The most important thing in shaping my life has been my marriage. I’ve been married for 56 years to a wonderful person and we’ve had three great sons and now have nine grandchildren, seven of them granddaughters. I think of life as having an inner core, and that inner core is the ability to have human love. The next round around that would be being at one with nature. That’s why I spend so much time outdoors — fishing, hiking, cross-country skiing. And then the next round around that is a wide core of friends, and that includes students that I’ve known and taught over the years. And then around that would be the ability to be creative in terms of writing, thinking, and developing ideas. And then finally, the outermost of the cores is the ability to have some power to effect change, to make some differences. The reason I describe it in these concentric circles is that, if somebody said you have to give them up one by one, I would drop the outer veils and I would hold on to that inner core most tightly.
You retire from teaching at the end of the academic year. What will be you be working on next?

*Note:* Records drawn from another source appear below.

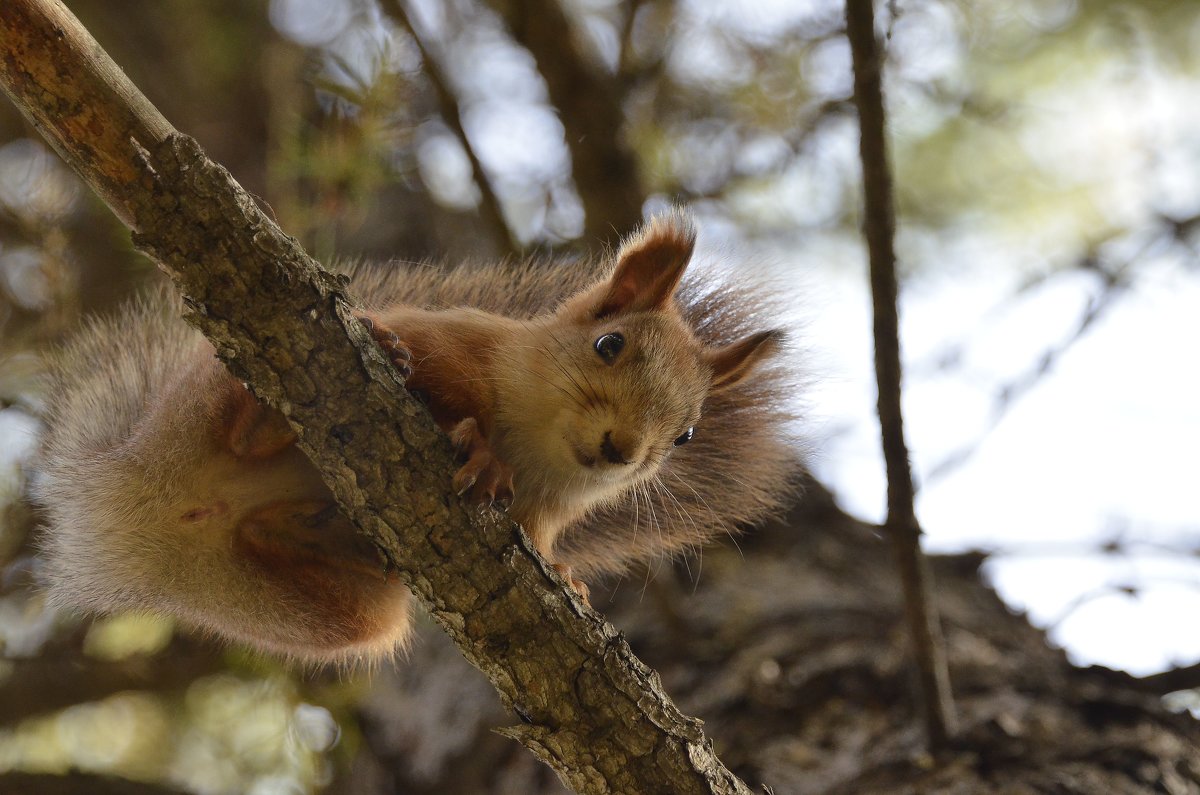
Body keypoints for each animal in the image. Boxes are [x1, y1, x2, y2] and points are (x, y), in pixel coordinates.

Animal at [35, 211, 806, 667]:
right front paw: (477, 442)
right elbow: (441, 376)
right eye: (609, 343)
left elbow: (538, 539)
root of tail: (141, 500)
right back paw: (266, 419)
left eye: (686, 435)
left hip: (339, 618)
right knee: (242, 408)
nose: (622, 449)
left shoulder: (545, 512)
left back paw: (298, 527)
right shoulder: (449, 335)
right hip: (203, 389)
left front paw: (565, 576)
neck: (541, 450)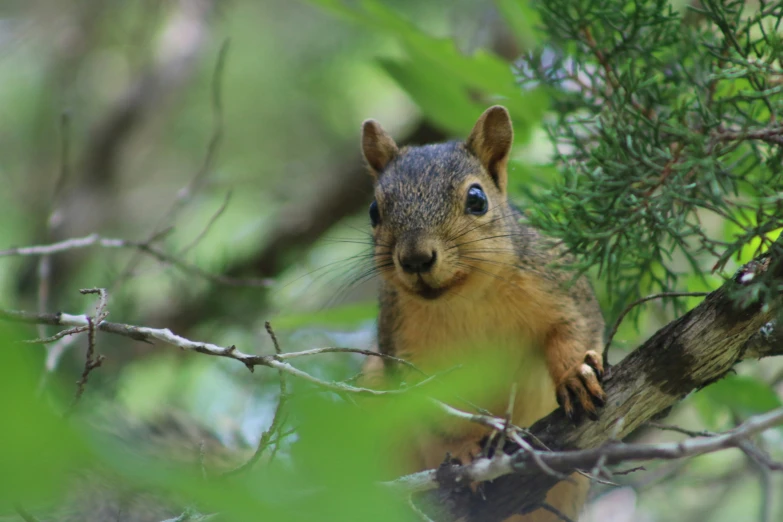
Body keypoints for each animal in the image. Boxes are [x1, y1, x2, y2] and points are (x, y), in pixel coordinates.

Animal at [358, 103, 608, 516]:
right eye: (374, 211)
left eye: (477, 199)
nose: (415, 259)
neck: (464, 299)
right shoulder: (402, 345)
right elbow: (436, 412)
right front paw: (464, 450)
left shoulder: (560, 281)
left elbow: (575, 327)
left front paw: (577, 373)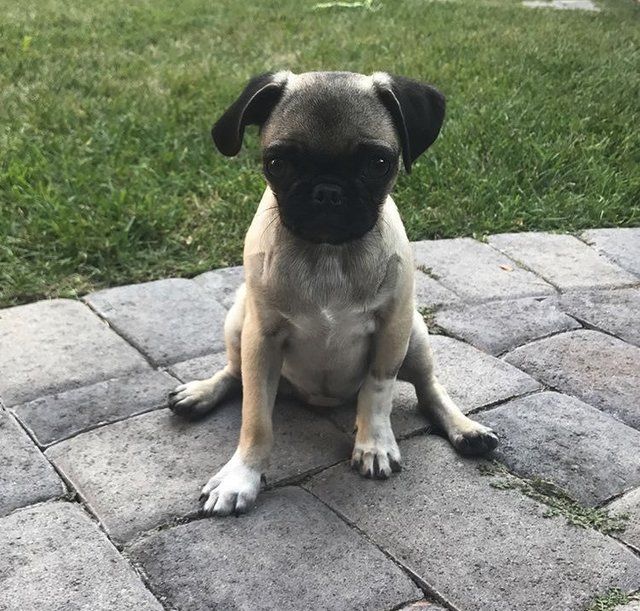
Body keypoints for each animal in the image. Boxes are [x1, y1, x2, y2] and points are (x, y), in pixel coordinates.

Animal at [169, 71, 499, 516]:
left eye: (378, 163)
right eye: (278, 163)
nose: (327, 191)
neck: (328, 252)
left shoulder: (391, 328)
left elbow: (377, 391)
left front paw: (373, 444)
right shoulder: (261, 338)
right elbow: (255, 418)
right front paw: (242, 476)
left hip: (414, 335)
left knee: (429, 390)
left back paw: (465, 428)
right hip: (238, 320)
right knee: (236, 374)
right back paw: (202, 392)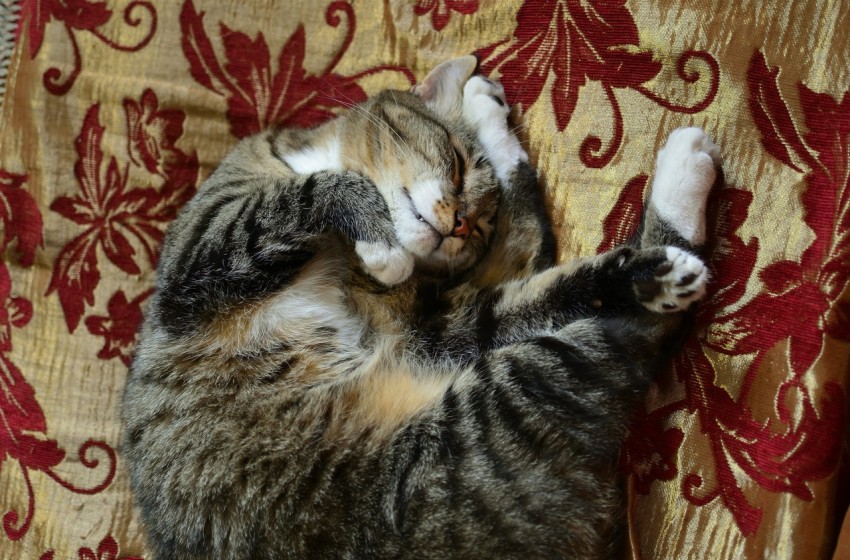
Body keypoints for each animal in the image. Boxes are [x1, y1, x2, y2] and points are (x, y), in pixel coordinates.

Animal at [122, 53, 720, 560]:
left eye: (478, 227)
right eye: (455, 164)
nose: (458, 224)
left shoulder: (434, 327)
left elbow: (527, 238)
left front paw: (485, 110)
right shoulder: (202, 251)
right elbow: (321, 189)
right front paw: (383, 234)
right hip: (481, 420)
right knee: (623, 331)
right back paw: (677, 200)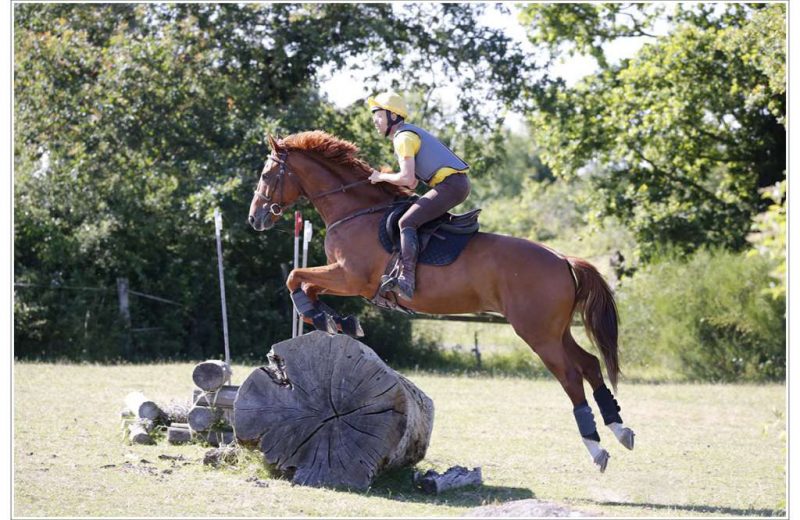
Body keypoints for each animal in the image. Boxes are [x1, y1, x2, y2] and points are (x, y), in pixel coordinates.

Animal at [247, 129, 636, 472]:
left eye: (266, 174)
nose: (255, 218)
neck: (354, 212)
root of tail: (562, 259)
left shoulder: (350, 277)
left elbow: (295, 277)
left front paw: (324, 316)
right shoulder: (343, 278)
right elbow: (305, 284)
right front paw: (337, 320)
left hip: (537, 334)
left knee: (570, 376)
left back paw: (595, 447)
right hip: (555, 331)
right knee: (589, 364)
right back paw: (620, 429)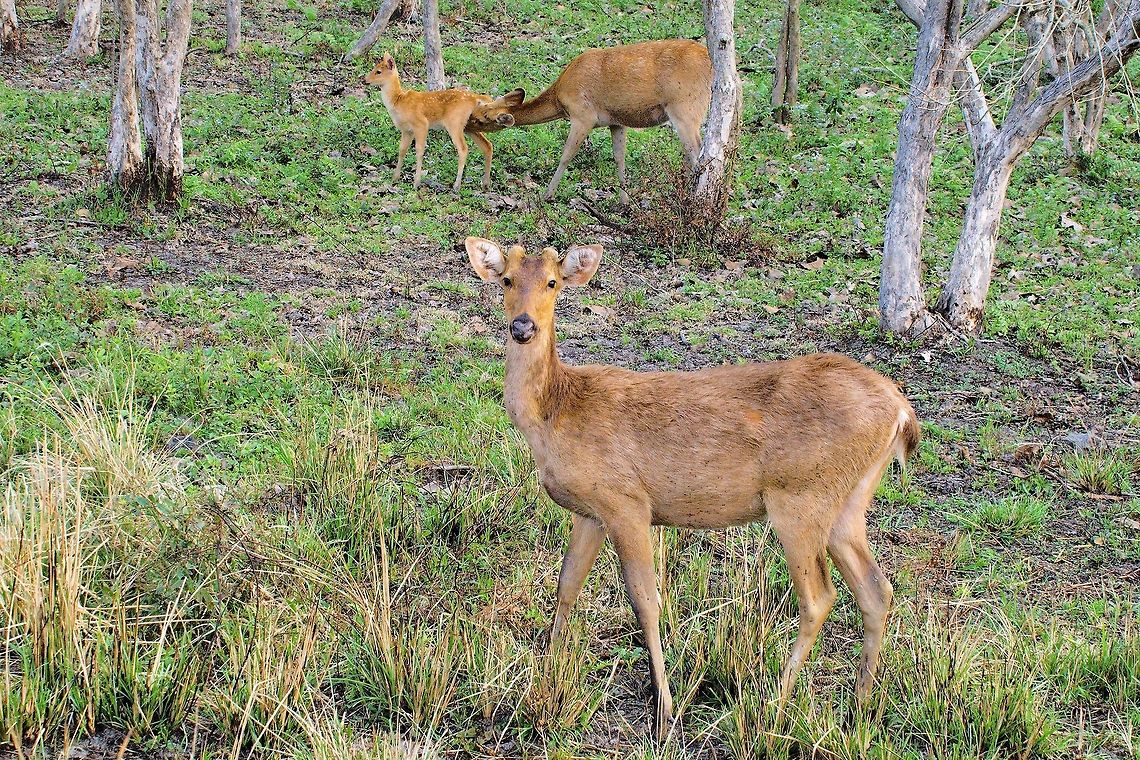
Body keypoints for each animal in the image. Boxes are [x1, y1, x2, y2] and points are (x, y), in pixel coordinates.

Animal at [365, 52, 513, 192]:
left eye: (378, 71)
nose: (365, 80)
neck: (399, 101)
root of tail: (474, 98)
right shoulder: (406, 130)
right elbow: (402, 150)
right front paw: (394, 178)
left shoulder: (421, 124)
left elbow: (419, 150)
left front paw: (416, 183)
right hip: (469, 125)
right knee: (487, 145)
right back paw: (485, 184)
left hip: (454, 122)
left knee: (463, 149)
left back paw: (457, 185)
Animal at [465, 236, 921, 740]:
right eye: (507, 280)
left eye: (551, 282)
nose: (522, 326)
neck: (556, 413)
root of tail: (902, 412)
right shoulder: (590, 511)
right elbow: (567, 585)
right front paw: (546, 670)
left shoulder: (627, 501)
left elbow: (646, 601)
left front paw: (664, 710)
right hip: (849, 503)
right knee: (877, 590)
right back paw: (860, 705)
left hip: (801, 496)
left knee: (820, 597)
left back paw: (773, 704)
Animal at [466, 39, 712, 203]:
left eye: (480, 119)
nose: (464, 125)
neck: (559, 97)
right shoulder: (616, 121)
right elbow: (619, 158)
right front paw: (624, 203)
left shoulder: (583, 115)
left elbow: (566, 155)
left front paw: (547, 195)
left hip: (685, 106)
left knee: (698, 154)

I’m going to transfer from a regular professor to research professor, which is a variant of emeritus, but it means I’ll stay around the Kennedy School. I’ll continue to write and I’ll continue to do research. But I won’t be meeting classes on a regular basis. I’ll still see students from time to time. I have no idea how many students I’ve taught — probably 10,000. But it’s a great satisfaction when they come back and you have a chance to catch up with them or see what they’re doing.
I’ve been doing a lot of work on cyber, trying to understand cyber. I just joined a global commission on stability and cyberspace that was announced by the Dutch foreign minister at the Munich Security Conference. I’ll never be a cyber native, but I can translate between cyber technology and policy and international relations. I think we’re going to have to develop norms and rules for monitoring or governing and controlling conflict in cyberspace. I’ve just published an article in a refereed journal, International Security, on dissuasion and deterrence in cyberspace. I think I can bring accumulated knowledge to an area which is going to need [people who] understand how it fits in with things that have happened before.
So you’ll still be very connected to this place.
Harvard is a wonderful place. It’s a great institution which has been at the center of my professional life, despite excursions. It’s hard to think of a place that has more good people and more interesting ideas, so I want to stick around here for a while.